- **Task to carry out**
Lines in the data below that contain the word "blue" are to be copied.

- **Dataset excerpt**
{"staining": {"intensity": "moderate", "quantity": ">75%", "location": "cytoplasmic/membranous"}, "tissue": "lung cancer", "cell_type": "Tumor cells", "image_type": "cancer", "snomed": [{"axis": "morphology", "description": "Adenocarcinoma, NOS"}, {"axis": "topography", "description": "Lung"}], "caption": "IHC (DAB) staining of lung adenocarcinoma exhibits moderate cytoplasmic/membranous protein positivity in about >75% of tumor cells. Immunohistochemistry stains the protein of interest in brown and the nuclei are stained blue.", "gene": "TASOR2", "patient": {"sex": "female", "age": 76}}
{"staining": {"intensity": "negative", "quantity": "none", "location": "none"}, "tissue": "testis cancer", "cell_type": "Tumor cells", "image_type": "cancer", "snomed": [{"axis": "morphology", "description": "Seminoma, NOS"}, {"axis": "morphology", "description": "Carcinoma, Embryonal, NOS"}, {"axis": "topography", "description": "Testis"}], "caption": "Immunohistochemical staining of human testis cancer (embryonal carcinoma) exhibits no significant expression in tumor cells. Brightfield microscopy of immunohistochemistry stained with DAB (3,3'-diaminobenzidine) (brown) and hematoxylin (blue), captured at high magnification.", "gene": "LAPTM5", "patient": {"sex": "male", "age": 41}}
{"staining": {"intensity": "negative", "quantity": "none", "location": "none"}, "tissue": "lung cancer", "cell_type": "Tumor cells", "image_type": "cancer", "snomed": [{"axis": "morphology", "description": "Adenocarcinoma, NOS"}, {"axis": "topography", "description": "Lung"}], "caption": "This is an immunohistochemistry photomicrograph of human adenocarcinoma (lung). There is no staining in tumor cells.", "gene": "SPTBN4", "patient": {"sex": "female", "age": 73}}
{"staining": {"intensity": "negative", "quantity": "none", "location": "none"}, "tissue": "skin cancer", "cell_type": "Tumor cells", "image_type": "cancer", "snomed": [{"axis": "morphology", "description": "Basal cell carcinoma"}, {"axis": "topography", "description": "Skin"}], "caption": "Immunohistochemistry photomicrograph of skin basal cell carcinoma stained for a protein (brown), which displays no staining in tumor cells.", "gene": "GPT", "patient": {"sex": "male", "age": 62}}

- **Result for this task**
{"staining": {"intensity": "moderate", "quantity": ">75%", "location": "cytoplasmic/membranous"}, "tissue": "lung cancer", "cell_type": "Tumor cells", "image_type": "cancer", "snomed": [{"axis": "morphology", "description": "Adenocarcinoma, NOS"}, {"axis": "topography", "description": "Lung"}], "caption": "IHC (DAB) staining of lung adenocarcinoma exhibits moderate cytoplasmic/membranous protein positivity in about >75% of tumor cells. Immunohistochemistry stains the protein of interest in brown and the nuclei are stained blue.", "gene": "TASOR2", "patient": {"sex": "female", "age": 76}}
{"staining": {"intensity": "negative", "quantity": "none", "location": "none"}, "tissue": "testis cancer", "cell_type": "Tumor cells", "image_type": "cancer", "snomed": [{"axis": "morphology", "description": "Seminoma, NOS"}, {"axis": "morphology", "description": "Carcinoma, Embryonal, NOS"}, {"axis": "topography", "description": "Testis"}], "caption": "Immunohistochemical staining of human testis cancer (embryonal carcinoma) exhibits no significant expression in tumor cells. Brightfield microscopy of immunohistochemistry stained with DAB (3,3'-diaminobenzidine) (brown) and hematoxylin (blue), captured at high magnification.", "gene": "LAPTM5", "patient": {"sex": "male", "age": 41}}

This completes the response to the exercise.